Why is "es", not "son", used here?
"Hay cosas que es mejor dejarlas en el pasado."
Given that "cosas" is plural, I would have expected "Hay cosas que son mejor ..."
To use "it is better" here, you'd have to change the structure of the sentence and make "to leave in the past" the subject: "It is better to leave some things in the past".
Literal translation: "There are things that are better to leave in the past"
More natural translation: "Some things are better left in the past"
I'm not sure about grammar here. "Es mejor"isn't an attribute of "cosas". Compare with "Hay preguntas que son mejores que sus respuestas". <- "to be better" is a quality of those questions. However, when you speak about things that are better left in the past, I think that Spanish structure is saying that "es mejor" belong to the act of leaving them in the past.

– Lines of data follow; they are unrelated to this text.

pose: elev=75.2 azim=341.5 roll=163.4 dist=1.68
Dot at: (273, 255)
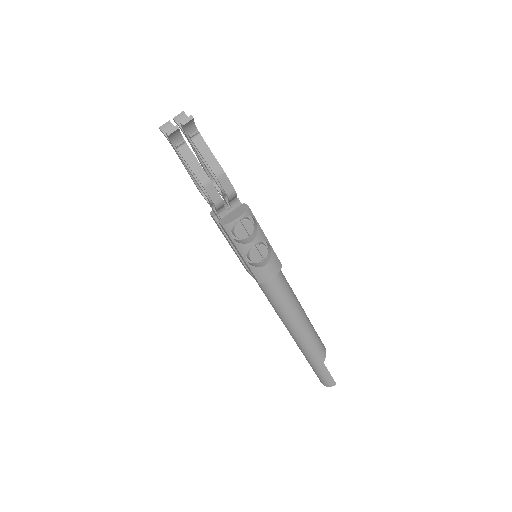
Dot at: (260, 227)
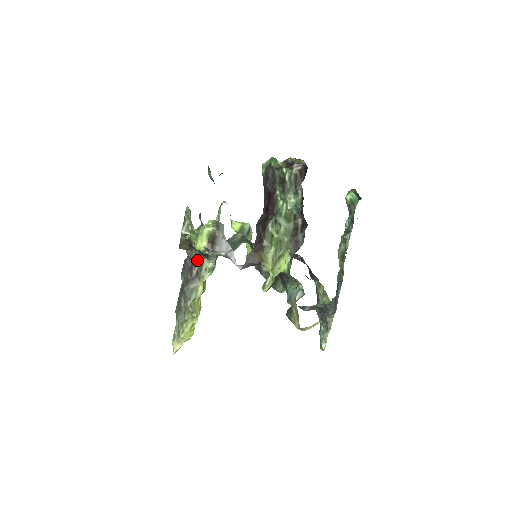
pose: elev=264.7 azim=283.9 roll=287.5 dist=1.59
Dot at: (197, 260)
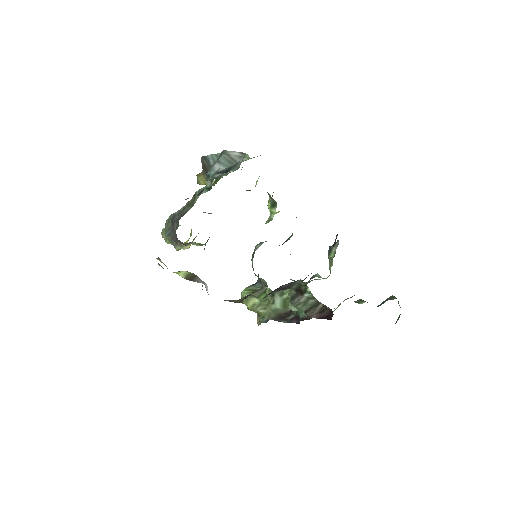
Dot at: (183, 243)
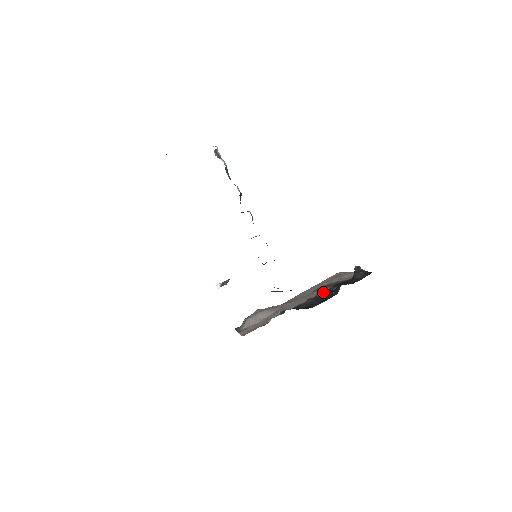
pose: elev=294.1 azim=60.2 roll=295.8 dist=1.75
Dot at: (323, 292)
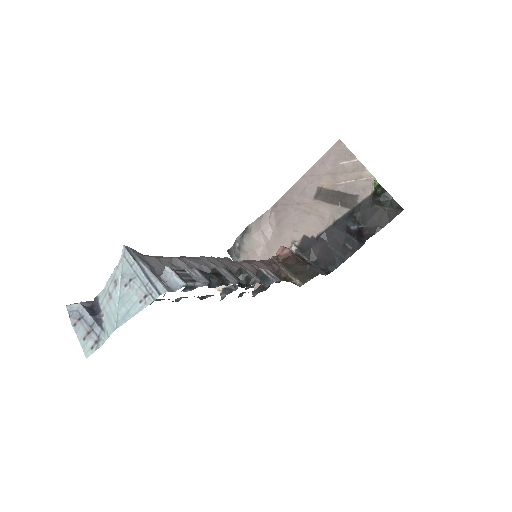
Dot at: (337, 227)
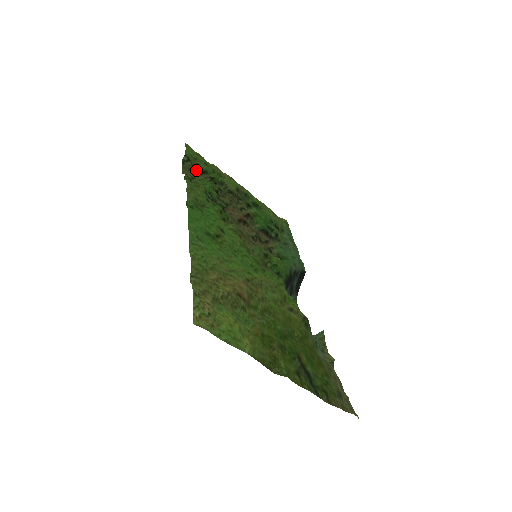
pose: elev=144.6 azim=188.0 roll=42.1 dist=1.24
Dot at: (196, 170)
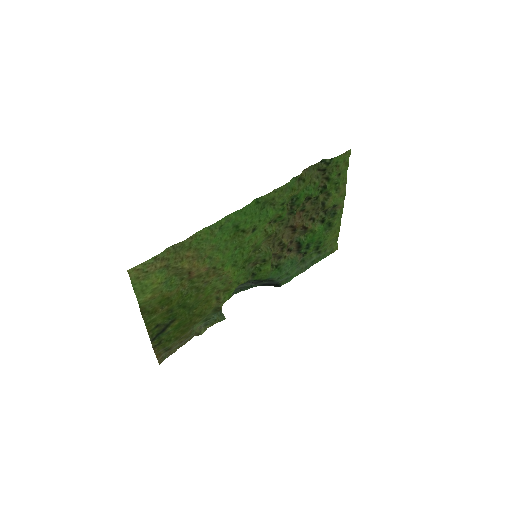
Dot at: (324, 172)
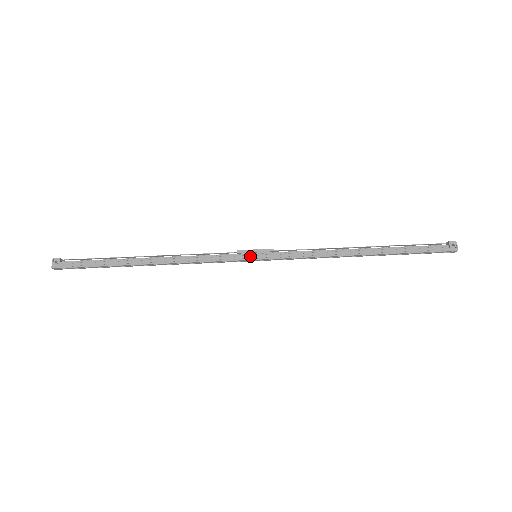
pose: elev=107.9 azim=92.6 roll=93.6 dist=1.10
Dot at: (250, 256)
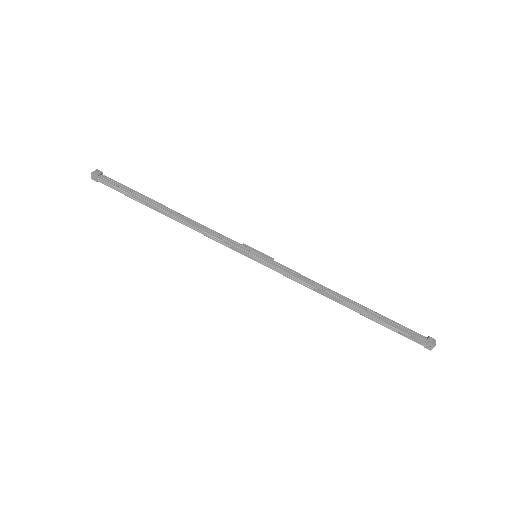
Dot at: (252, 252)
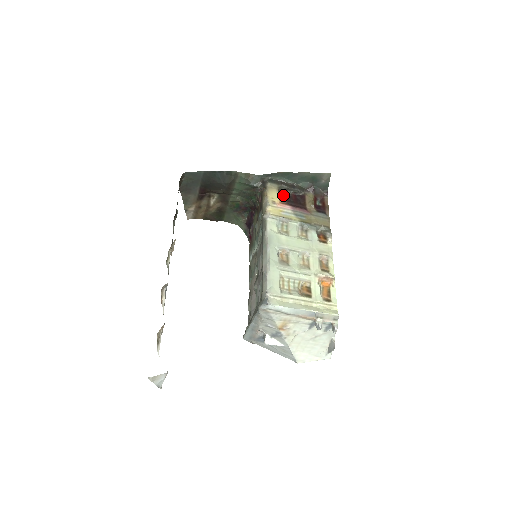
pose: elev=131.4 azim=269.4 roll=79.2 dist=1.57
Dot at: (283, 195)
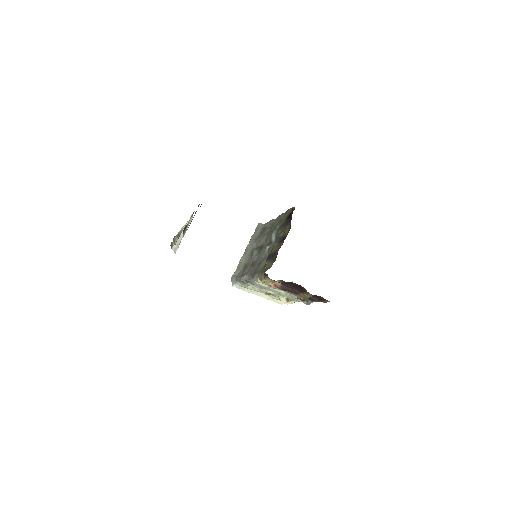
Dot at: (284, 281)
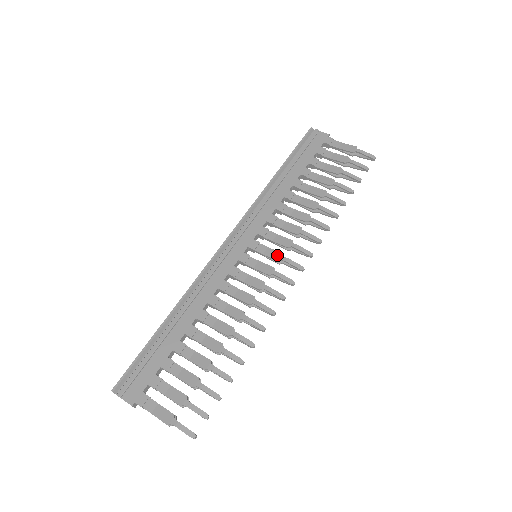
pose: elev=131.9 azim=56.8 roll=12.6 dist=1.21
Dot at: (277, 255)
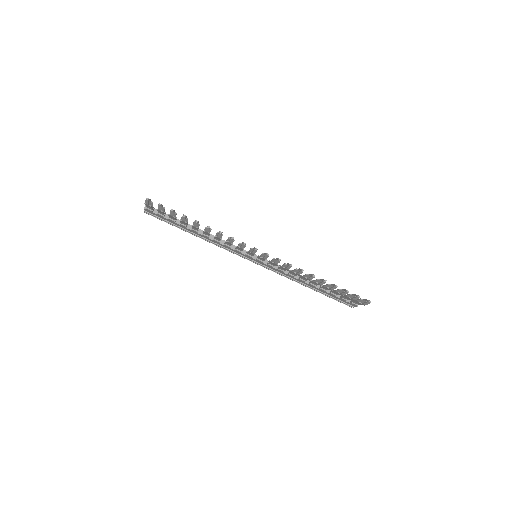
Dot at: occluded
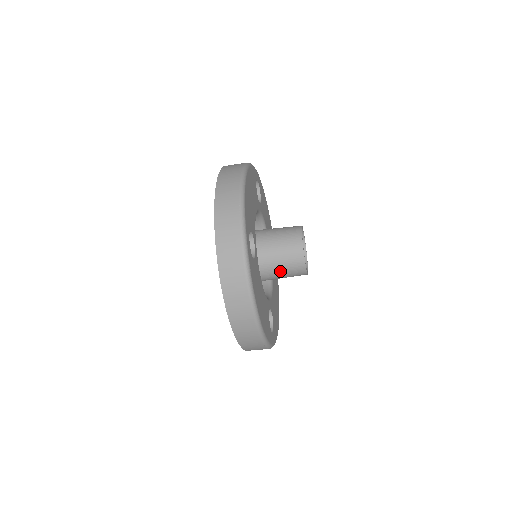
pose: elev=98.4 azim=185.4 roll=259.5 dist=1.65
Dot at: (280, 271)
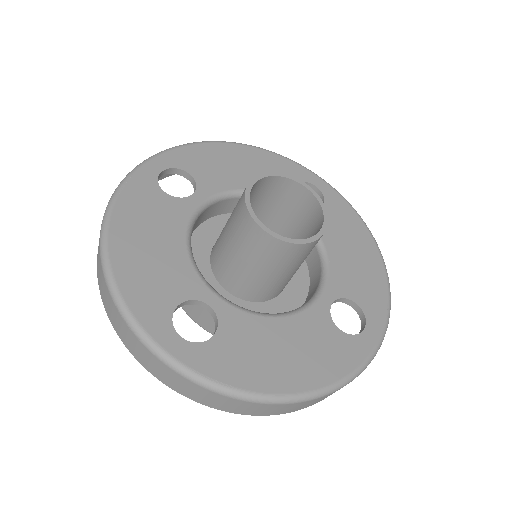
Dot at: (231, 236)
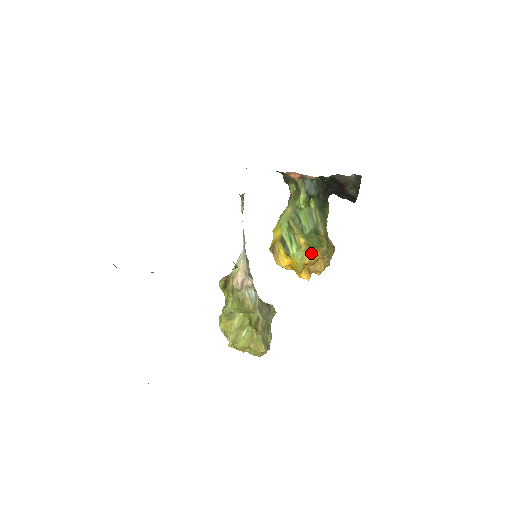
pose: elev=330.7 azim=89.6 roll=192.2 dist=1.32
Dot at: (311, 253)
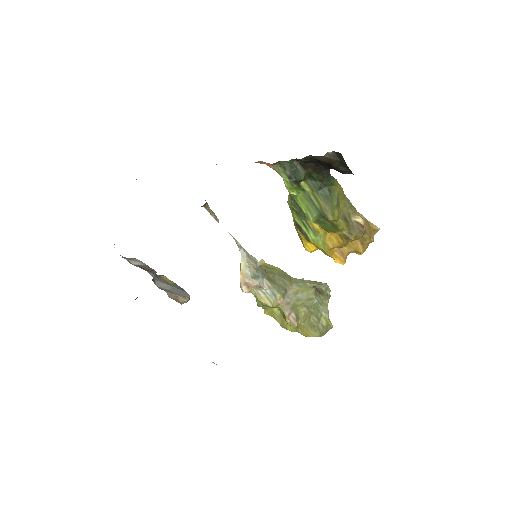
Dot at: (333, 237)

There are things that it is better to leave in the past. Hay cosas - there are things. (Can be a phrase by itself, although odd with things.) que - a conjunction, putting two phrases together. es mejor (it is better) dejarlos to leave them en el pasado. In the past. cosas isn't the subject of the sentence here, it's in a separate sentence put together with the second sentence by use of the conjunction que. In English, if you leave out the it, the sentence needs are, even though a diagram of the sentence shows two separate independent clauses with an understood subject in the second one. (There are things that are better to leave in the past. If you tried to put in an explicit subject in the second clause using are, it wouldn't work There are things that they are better to leave in the past, explicit subject requires it is) but in Spanish the subject pronoun is implicit in the verb - so singular is the preferred choice.
2019-12-11 I Googled Hay cosas, and the phrases that came up with a verb for the "things" used the plural conjugation. I then googled Hayan cosas and got a few hits for that, as well. However, when I Googled Hay cosas dejarlas, the phrase "Hay cosas que es mejor dejarlas…" appeared repeatedly, without one son. So it appears to be a common phrase in Spanish.
The only explanation I can think of is that there is an implied subject of "it", and the hay cosas is a dependent clause. We could probably rephrase this as, Es mejor dejarlas en el pasado, estas cosas.
That sentence is a composition of other two: 1) Hay cosas. 2) Es mejor dejar las cosas en el pasado. As you can see, "cosas" is the object of two verbs: "haber" and "dejar". It is not, by any means, the subject of the verb "ser". "Dejar las cosas en el pasado" is the subject of the verb "ser"; it is a subject clause. The sentence 2 could be rewritten in this order: [Dejar las cosas en el pasado] es mejor You could ask: "¿Qué es mejor?" The answer would be "Dejar las cosas en el pasado es mejor." So that is the subject.
The reason you are confused is that you are thinking of the English translation: "Some things are better left behind". But that has a different structure. A translation that would mimic Spanish structure more accurately would be: "Some things, it is better to leave them behind."